Strikes around the world

Case-studies of 15 countries

Are strikes going out of fashion or are they an inevitable feature of working life? This is a longstanding debate. The much-proclaimed ‘withering away of the strike’ in the 1950s was quickly overturned by the ‘resurgence of class conflict’ in the late 1960s and 1970s. The period since then has been characterized as one of ‘labor quiescence’. Commentators again predict the strike’s demise, at least in the former heartlands of capitalism.
Patterns of employment are constantly changing and strike activity reflects this. The secular decline of manufacturing in mature industrialized economies is of major importance here (though the global relocation of manufacturing may lead to some ‘relocation’ of strikes). Simultaneously we see the growth of disputes in the service sector (the ‘tertiarization’ of strikes). This is evident particularly in public services, including health care, social care and education, and is accompanied by a ‘feminization’ of strikes, given the prevalence of women working there.

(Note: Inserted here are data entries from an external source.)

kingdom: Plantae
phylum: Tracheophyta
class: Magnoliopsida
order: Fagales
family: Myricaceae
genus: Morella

This unique study draws on the experience of fifteen countries around the world – South Africa, Argentina, Canada, Mexico, United States, Korea, Australia, New Zealand, Belgium, Denmark, France, Germany, the Netherlands, Sweden and the United Kingdom. Covering the high and low points of strike activity over the period 1968–2005, the study shows continuing evidence of the durability, adaptability and necessity of the strike.